[Information given]:
########################################
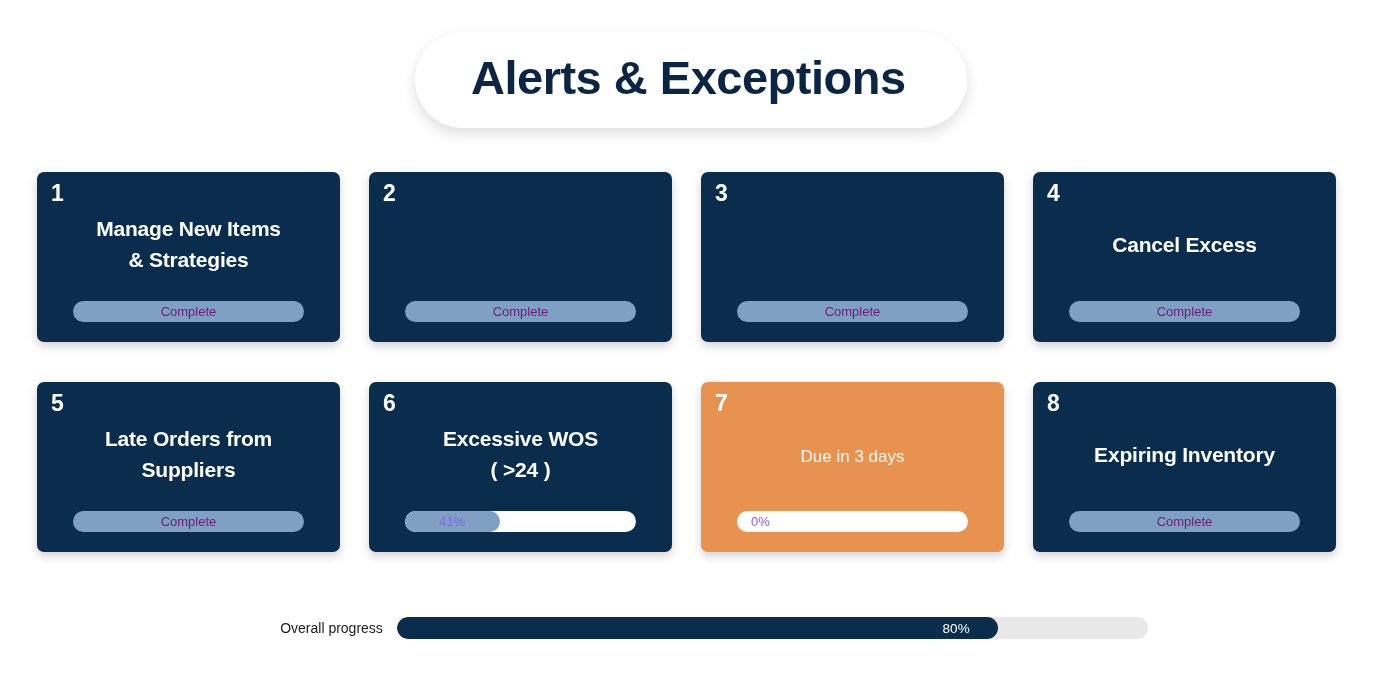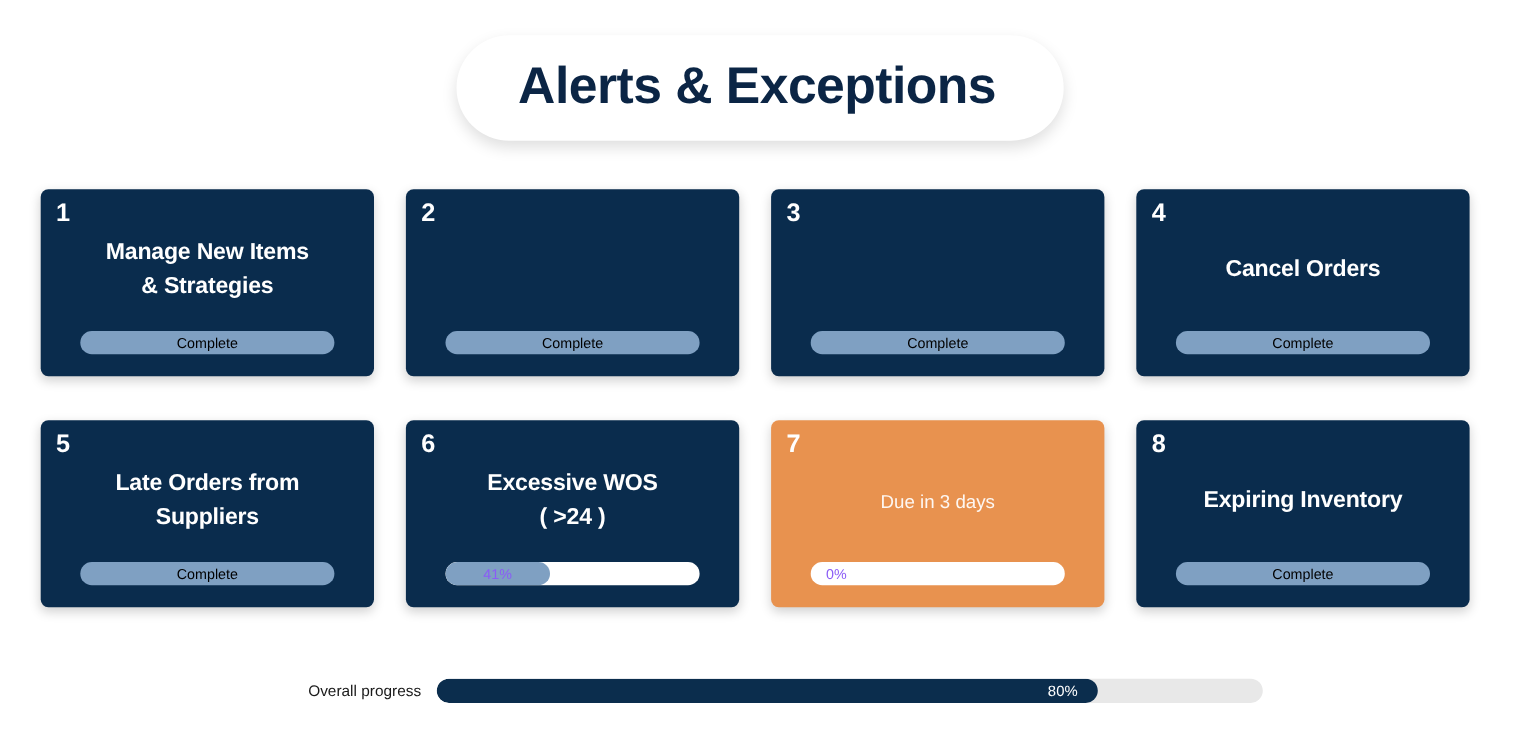--- a/index.html
+++ b/index.html
@@ -114,21 +114,21 @@
     height: 21px;
   }
   .status-pill {
     height: 21px;
     border-radius: 11px;
     background: #7fa0c2;
     display: flex;
     align-items: center;
     justify-content: center;
     font-size: 13px;
-    color: #000000;
+    color: #701a75;
   }
   .prog-track {
     position: relative;
     height: 21px;
     border-radius: 11px;
     background: #ffffff;
     overflow: hidden;
   }
   .prog-fill {
     position: absolute;
@@ -177,21 +177,21 @@
     left: 0; top: 0; bottom: 0;
     border-radius: 11px;
     background: #0b2d4d;
     display: flex;
     align-items: center;
     justify-content: flex-end;
   }
   .overall-value {
     font-size: 13.5px;
     color: #ffffff;
-    padding-right: 18px;
+    padding-right: 28px;
   }
 </style>
 </head>
 <body>
 
 <div class="title-wrap">
   <div class="title-pill">
     <h1>Alerts &amp; Exceptions</h1>
   </div>
 </div>
@@ -215,21 +215,21 @@
     </div>
     <div class="card">
       <div class="card-num">3</div>
       <div class="card-foot">
         <div class="status-pill">Complete</div>
       </div>
     </div>
     <div class="card">
       <div class="card-num">4</div>
       <div class="card-body">
-        <div class="card-title">Cancel Orders</div>
+        <div class="card-title">Cancel Excess</div>
       </div>
       <div class="card-foot">
         <div class="status-pill">Complete</div>
       </div>
     </div>
     <div class="card">
       <div class="card-num">5</div>
       <div class="card-body">
         <div class="card-title">Late Orders from
 Suppliers</div>

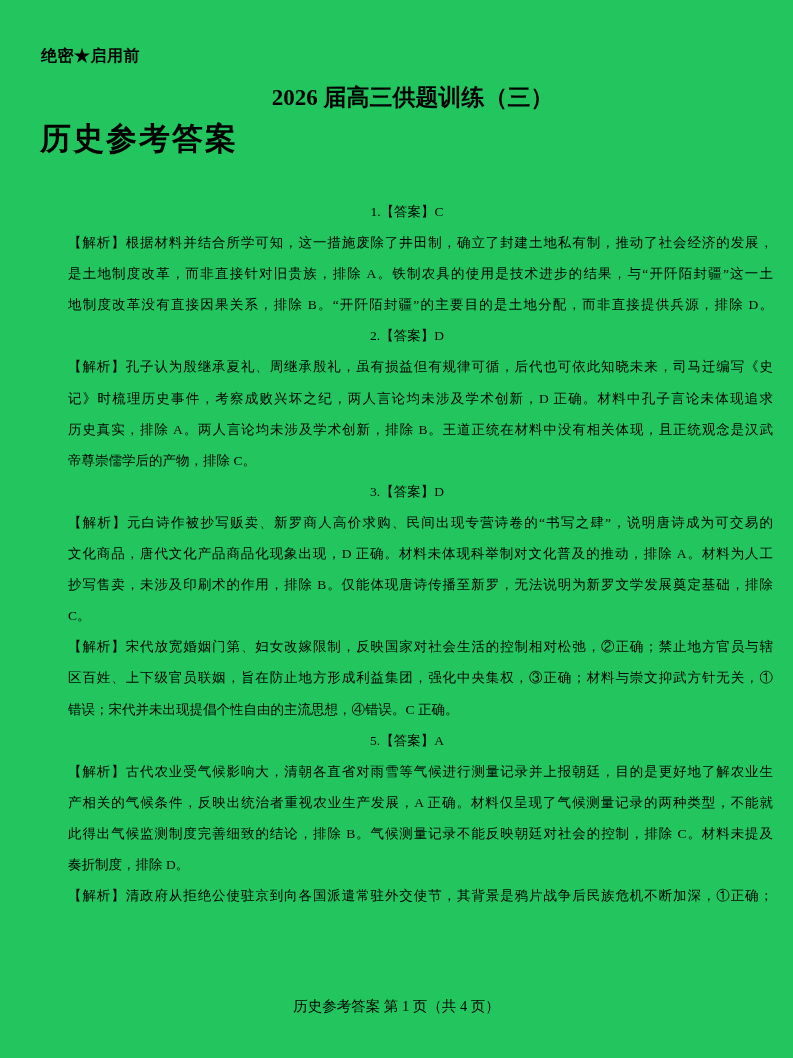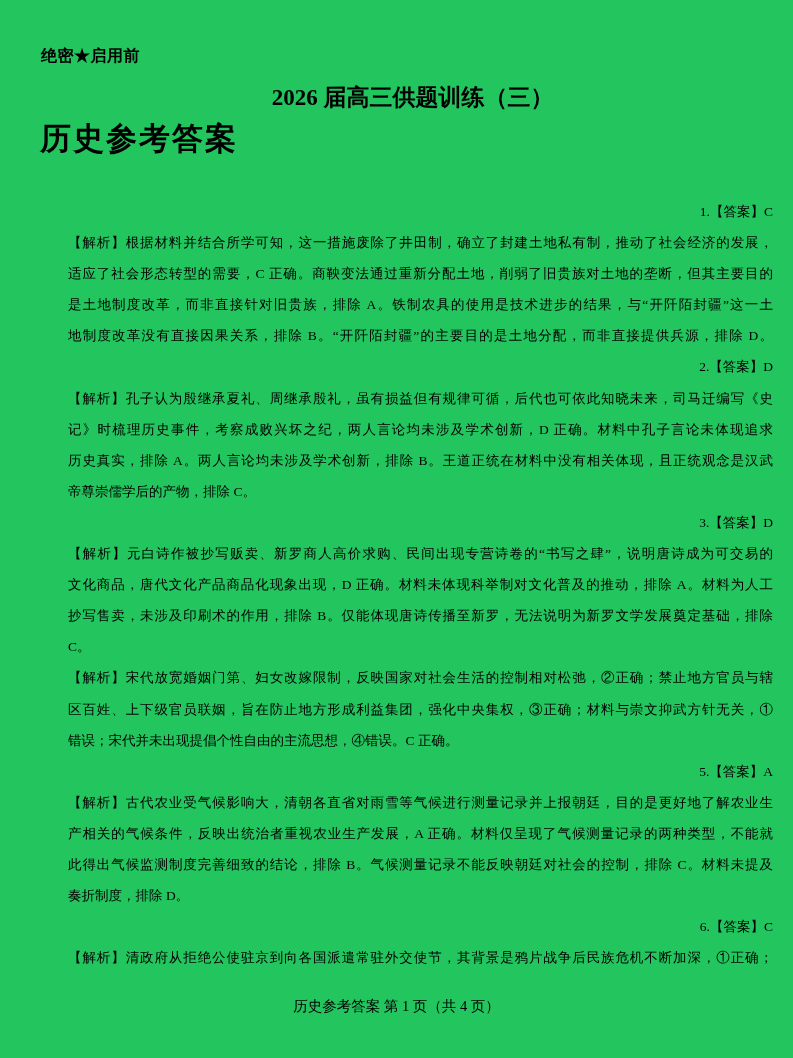--- a/index.html
+++ b/index.html
@@ -52,21 +52,21 @@
   }
   .answers {
     position: absolute;
     top: 196px;
     left: 41px;
     width: 732px;
     font-size: 13.5px;
     line-height: 31.1px;
   }
   .answer-line {
-    text-align: right;
+    text-align: center;
     white-space: nowrap;
   }
   .analysis {
     margin-left: 27px;
   }
   .line {
     text-align: justify;
     text-align-last: justify;
   }
   .line.short {
@@ -90,21 +90,20 @@
 
   <h1 class="exam-title">2026 届高三供题训练（三）</h1>
 
   <h2 class="subject-title">历史参考答案</h2>
 
   <div class="answers">
       <div class="answer-block">
         <div class="answer-line">1.【答案】C</div>
         <div class="analysis">
           <div class="line">【解析】根据材料并结合所学可知，这一措施废除了井田制，确立了封建土地私有制，推动了社会经济的发展，</div>
-          <div class="line">适应了社会形态转型的需要，C 正确。商鞅变法通过重新分配土地，削弱了旧贵族对土地的垄断，但其主要目的</div>
           <div class="line">是土地制度改革，而非直接针对旧贵族，排除 A。铁制农具的使用是技术进步的结果，与“开阡陌封疆”这一土</div>
           <div class="line">地制度改革没有直接因果关系，排除 B。“开阡陌封疆”的主要目的是土地分配，而非直接提供兵源，排除 D。</div>
         </div>
       </div>
       <div class="answer-block">
         <div class="answer-line">2.【答案】D</div>
         <div class="analysis">
           <div class="line">【解析】孔子认为殷继承夏礼、周继承殷礼，虽有损益但有规律可循，后代也可依此知晓未来，司马迁编写《史</div>
           <div class="line">记》时梳理历史事件，考察成败兴坏之纪，两人言论均未涉及学术创新，D 正确。材料中孔子言论未体现追求</div>
           <div class="line">历史真实，排除 A。两人言论均未涉及学术创新，排除 B。王道正统在材料中没有相关体现，且正统观念是汉武</div>
@@ -130,21 +129,20 @@
       <div class="answer-block">
         <div class="answer-line">5.【答案】A</div>
         <div class="analysis">
           <div class="line">【解析】古代农业受气候影响大，清朝各直省对雨雪等气候进行测量记录并上报朝廷，目的是更好地了解农业生</div>
           <div class="line">产相关的气候条件，反映出统治者重视农业生产发展，A 正确。材料仅呈现了气候测量记录的两种类型，不能就</div>
           <div class="line">此得出气候监测制度完善细致的结论，排除 B。气候测量记录不能反映朝廷对社会的控制，排除 C。材料未提及</div>
           <div class="line short">奏折制度，排除 D。</div>
         </div>
       </div>
       <div class="answer-block">
-        <div class="answer-line">6.【答案】C</div>
         <div class="analysis">
           <div class="line">【解析】清政府从拒绝公使驻京到向各国派遣常驻外交使节，其背景是鸦片战争后民族危机不断加深，①正确；</div>
         </div>
       </div>
     </div>
 
   <div class="footer">历史参考答案  第 1 页（共 4 页）</div>
 </div>
 
 </body></html>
########################################
[Assignment]:
Only the number is needed: please work out how many lines in the data contain the string "两人言论均未涉及学术创新".

[Finished exercise]:
2